[The exercise]
Please write out the stretch of the forum thread on hashes from "Thinking about an" through "more collision probability?".

[Text segment]
☆ ☆ ☆ ☆ ☆ ☆ ☆

Newbie questions about hash

I’m replying here from Using pointer to return result of long_hash to not run OT

So now I’m confused. Previously Serhiy said that, if the “no hash” value was zero instead of -1, hashes could be unsigned:

Thinking about an hypothetical new programming language, maybe statically typed, can hashes be limited to be always an uint64 or an uint32? Can’t it lead to more collision probability?

(Consider that I have only a superficial knowledge of hashing)

1 Like

The difference between int64 and uint64 is just the interpretation–they both have the same number of possible values (2**64). A signed integer is just using one bit for the sign.

I don’t know why an unsigned type for hash values would be useful but presumably Serhiy does.

3 Likes

The number of collision only depends on the number of used bits, whether it’s signed or unsigned doesn’t matter at all. @storchaka’s preference for unsigned numbers is purely aesthetic AFAIK. (and I agree)

2^32 and especially 2^64 are big. hash collisions are not likely if the hash functions used are good enough (and those that python uses are).

However, note that e.g. dict’s implementation only uses some of those bits for reasons of practicality, and will therefore have hash collisions all the time. The languages API limitation on 2^32 or 2^64 only matters if you have a number of objects in your data structure that approaches it - and that just isn’t something modern Computers can do (for python at least).

2 Likes

…oh my :smiley: Thank you for remembering me why uint is used in the first place. Maybe I’m too tired from work :stuck_out_tongue:

2 Likes

Details can matter. If hashes are uniformly random, then the probability of a collision depends on the “load factor”, the percentage of available slots that are actually in use.

However, Python very deliberately tried to do “better than” random in some cases, because dicts are so very crucial to its operation.

Chiefly, the number of slots available in a CPython hash table is always a power of 2: 2**k for some int k, indexed (internally) by ints in range(2**k). The first slot to look at is gotten by taking just the last k bits of a hash code. No division needed, just a fast masking (“bitwise &”) operation. “Nearly all” the bits in the hash code are irrelevant to this outcome.

☆ ☆ ☆ ☆ ☆ ☆ ☆

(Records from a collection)
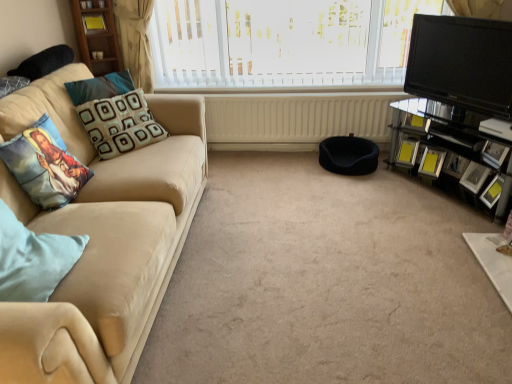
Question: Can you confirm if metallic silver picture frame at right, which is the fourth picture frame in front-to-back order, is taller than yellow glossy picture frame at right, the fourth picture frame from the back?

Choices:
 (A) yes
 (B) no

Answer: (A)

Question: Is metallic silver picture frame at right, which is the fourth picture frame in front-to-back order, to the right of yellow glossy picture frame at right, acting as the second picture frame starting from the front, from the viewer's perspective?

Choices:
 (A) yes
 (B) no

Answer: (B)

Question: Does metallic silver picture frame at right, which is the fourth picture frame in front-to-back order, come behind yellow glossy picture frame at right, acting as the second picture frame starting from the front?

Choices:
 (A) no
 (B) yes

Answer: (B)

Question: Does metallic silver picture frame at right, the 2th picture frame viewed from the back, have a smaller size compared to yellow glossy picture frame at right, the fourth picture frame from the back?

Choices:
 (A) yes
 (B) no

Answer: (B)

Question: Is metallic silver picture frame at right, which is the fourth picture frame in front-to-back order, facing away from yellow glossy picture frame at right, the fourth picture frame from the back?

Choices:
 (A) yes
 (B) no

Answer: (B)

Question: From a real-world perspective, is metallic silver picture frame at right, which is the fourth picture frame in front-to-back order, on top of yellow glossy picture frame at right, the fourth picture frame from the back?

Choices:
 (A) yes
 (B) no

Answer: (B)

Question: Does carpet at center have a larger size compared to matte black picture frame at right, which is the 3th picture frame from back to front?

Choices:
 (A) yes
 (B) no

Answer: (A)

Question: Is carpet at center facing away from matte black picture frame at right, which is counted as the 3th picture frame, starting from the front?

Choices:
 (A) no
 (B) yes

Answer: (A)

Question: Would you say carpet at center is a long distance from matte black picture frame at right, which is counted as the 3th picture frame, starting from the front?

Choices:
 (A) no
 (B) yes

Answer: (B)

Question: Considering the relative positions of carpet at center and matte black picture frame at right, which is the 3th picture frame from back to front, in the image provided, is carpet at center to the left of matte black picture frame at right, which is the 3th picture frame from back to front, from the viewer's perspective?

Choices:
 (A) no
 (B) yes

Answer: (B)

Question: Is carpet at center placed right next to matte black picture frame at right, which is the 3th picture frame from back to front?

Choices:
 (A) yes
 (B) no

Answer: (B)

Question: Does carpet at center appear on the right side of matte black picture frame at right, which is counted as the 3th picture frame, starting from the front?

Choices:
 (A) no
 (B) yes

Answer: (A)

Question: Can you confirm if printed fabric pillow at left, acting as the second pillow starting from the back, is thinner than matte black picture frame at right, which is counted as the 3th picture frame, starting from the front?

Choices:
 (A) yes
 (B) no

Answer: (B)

☆ ☆ ☆ ☆ ☆ ☆ ☆

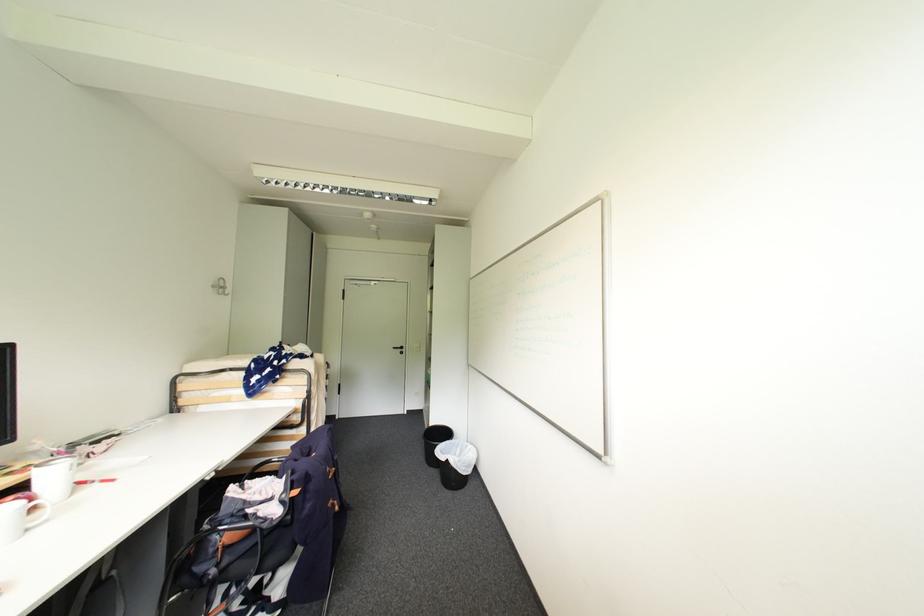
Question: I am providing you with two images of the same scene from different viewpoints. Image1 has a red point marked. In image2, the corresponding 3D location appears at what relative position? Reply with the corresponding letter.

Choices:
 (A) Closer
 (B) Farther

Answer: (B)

☆ ☆ ☆ ☆ ☆ ☆ ☆

[Reply to the exercise]
Thinking about an hypothetical new programming language, maybe statically typed, can hashes be limited to be always an uint64 or an uint32? Can’t it lead to more collision probability?